Her bir ülkenin tek tek uluslararası teknoloji devleriyle başa çıkması olanaksız. Bu konuda genel değerlerin ve bağlayıcı kuralların uluslararası işbirliği içinde belirlenmesi lazım. Dünya ulusları iklim değişikliği sorununu yıllarca müzakere ettikten sonra ancak asgari müştereklerde anlaşabilmişti. Bu anlaşmaya ilk ihanet eden popülist Trump yönetimi oldu. Özel veya kamuya ait enformasyon teknolojisi şirketlerinin uluslararası değerlere saygılı olarak sorumlu şekilde faaliyet göstermelerini sağlamak hayli zor olacak. Bu konuda Batı ile Çin arasında ciddi görüş ayrılıkları var.
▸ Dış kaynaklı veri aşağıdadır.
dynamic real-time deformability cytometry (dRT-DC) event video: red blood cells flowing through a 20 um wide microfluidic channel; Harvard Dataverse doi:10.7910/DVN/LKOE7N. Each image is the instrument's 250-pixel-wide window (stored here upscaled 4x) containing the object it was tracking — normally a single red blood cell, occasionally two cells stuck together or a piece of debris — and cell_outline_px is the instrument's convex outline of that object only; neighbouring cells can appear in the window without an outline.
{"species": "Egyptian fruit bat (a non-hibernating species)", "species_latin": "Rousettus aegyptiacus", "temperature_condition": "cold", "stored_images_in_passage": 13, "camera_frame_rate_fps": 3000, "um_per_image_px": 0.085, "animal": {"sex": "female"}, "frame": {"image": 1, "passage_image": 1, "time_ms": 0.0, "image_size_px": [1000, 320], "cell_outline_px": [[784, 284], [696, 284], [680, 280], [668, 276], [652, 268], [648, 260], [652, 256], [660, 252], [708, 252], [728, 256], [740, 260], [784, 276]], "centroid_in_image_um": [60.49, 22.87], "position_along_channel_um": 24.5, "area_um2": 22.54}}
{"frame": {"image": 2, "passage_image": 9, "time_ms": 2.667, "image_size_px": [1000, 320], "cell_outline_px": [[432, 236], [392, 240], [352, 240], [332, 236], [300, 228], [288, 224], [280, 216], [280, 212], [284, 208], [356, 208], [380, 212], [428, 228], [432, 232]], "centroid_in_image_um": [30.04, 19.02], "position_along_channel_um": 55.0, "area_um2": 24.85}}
Kaba hatlarıyla Çin ulusal denetim kriterleri empoze etmek isterken, Batı özgürlüklerin muhafaza edilmesinden yana tavır alıyor.

ABD’li şirketler Trump’a karşı engellemeleri ancak Kongre baskınının akabinde kamuoyundan gelen büyük tepkilerden sonra gerçekleştirebildiler. Demokrasinin, özgürlüklerin ve örgütlü kamuoyunun gücü ve işlevselliği burada anlaşılıyor. Çinli şirketler geliştirdikleri algoritmaları, sıkı denetim ve baskı altındaki iç kamuoyunun sessizliğine karşı, uluslararası toplumdan gelen kararlı tepkilerden sonra değiştirme yoluna gidiyorlar. Uluslararası özgür medyanın, hükümetdışı örgütlerin demokratik tepkilerinin ve dünyadaki tüm otokratik eğilimlere rağmen, evrensel değerlerin varlığının önemi burada daha iyi ortaya çıkıyor.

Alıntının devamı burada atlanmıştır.